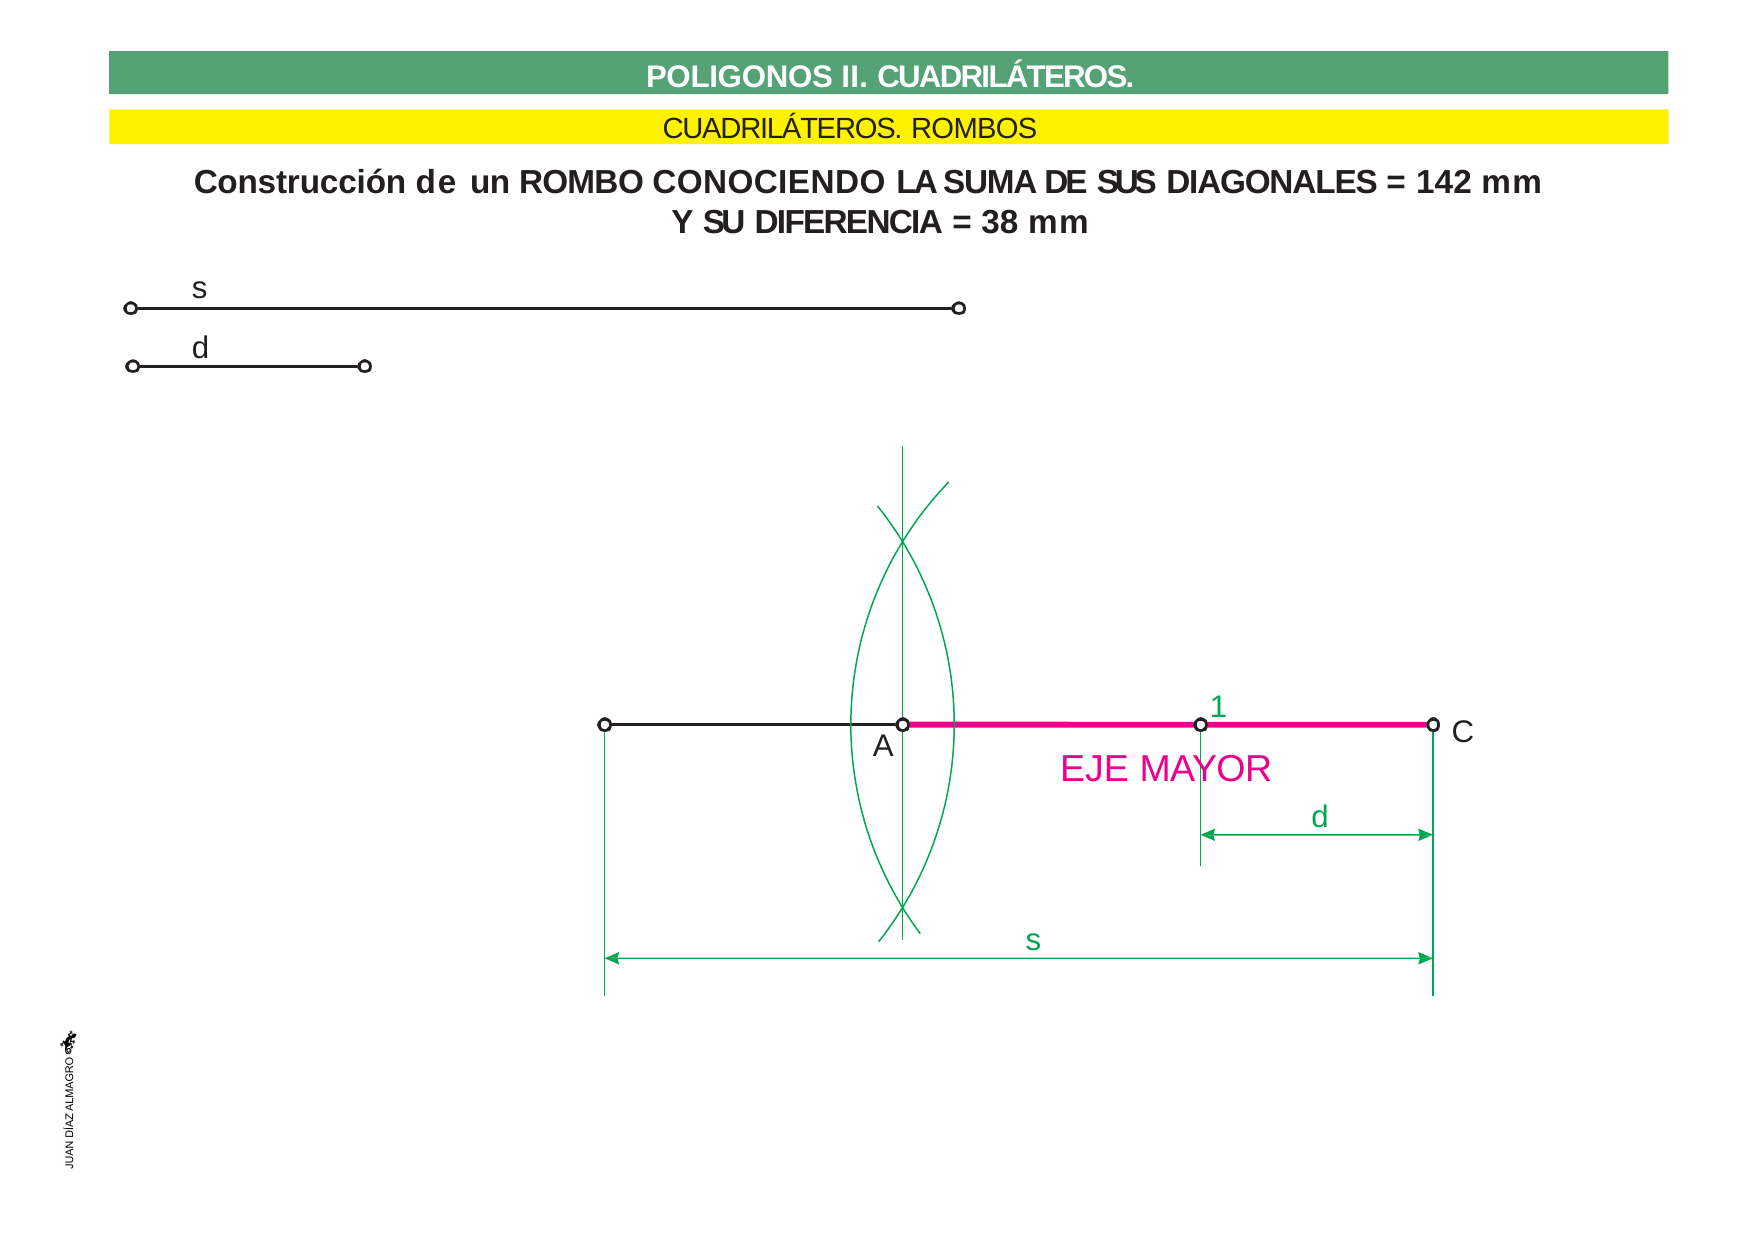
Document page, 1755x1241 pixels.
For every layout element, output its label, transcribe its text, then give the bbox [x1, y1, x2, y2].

picture [125, 358, 140, 374]
picture [123, 300, 138, 316]
text_box d [1309, 794, 1331, 834]
picture [59, 1030, 78, 1169]
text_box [959, 717, 1192, 732]
picture [357, 358, 373, 374]
text_box C [1449, 709, 1477, 750]
text_box [1200, 828, 1433, 842]
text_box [849, 445, 956, 943]
text_box Construcción de un ROMBO CONOCIENDO LA SUMA DE SUS DIAGONALES = 142 mm Y SU DIFERENCIA = 38 mm s d [191, 157, 1546, 365]
picture [597, 717, 612, 732]
text_box s [1023, 917, 1044, 957]
text_box 1 [1207, 684, 1230, 716]
picture [1193, 717, 1208, 732]
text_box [1208, 717, 1441, 732]
picture [951, 300, 967, 316]
text_box [604, 952, 1433, 965]
text_box CUADRILÁTEROS. ROMBOS [109, 109, 1669, 145]
text_box POLIGONOS II. CUADRILÁTEROS. [109, 51, 1669, 95]
text_box EJE MAYOR [1058, 742, 1278, 790]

##############################

## [TASK DESCRIPTION]
Write the lines above out again exactly, excluding every picture.

## [WRITTEN ANSWER]
Document page, 1755x1241 pixels.
For every layout element, output its label, transcribe its text, then give the bbox [x1, y1, x2, y2].

picture [125, 358, 140, 374]
picture [123, 300, 138, 316]
text_box d [1309, 794, 1331, 834]
picture [59, 1030, 78, 1169]
text_box [959, 717, 1192, 732]
picture [357, 358, 373, 374]
text_box C [1449, 709, 1477, 750]
text_box [1200, 828, 1433, 842]
text_box [849, 445, 956, 943]
text_box Construcción de un ROMBO CONOCIENDO LA SUMA DE SUS DIAGONALES = 142 mm Y SU DIFERENCIA = 38 mm s d [191, 157, 1546, 365]
picture [597, 717, 612, 732]
text_box s [1023, 917, 1044, 957]
text_box 1 [1207, 684, 1230, 716]
picture [1193, 717, 1208, 732]
text_box [1208, 717, 1441, 732]
picture [951, 300, 967, 316]
text_box [604, 952, 1433, 965]
text_box CUADRILÁTEROS. ROMBOS [109, 109, 1669, 145]
text_box POLIGONOS II. CUADRILÁTEROS. [109, 51, 1669, 95]
text_box EJE MAYOR [1058, 742, 1278, 790]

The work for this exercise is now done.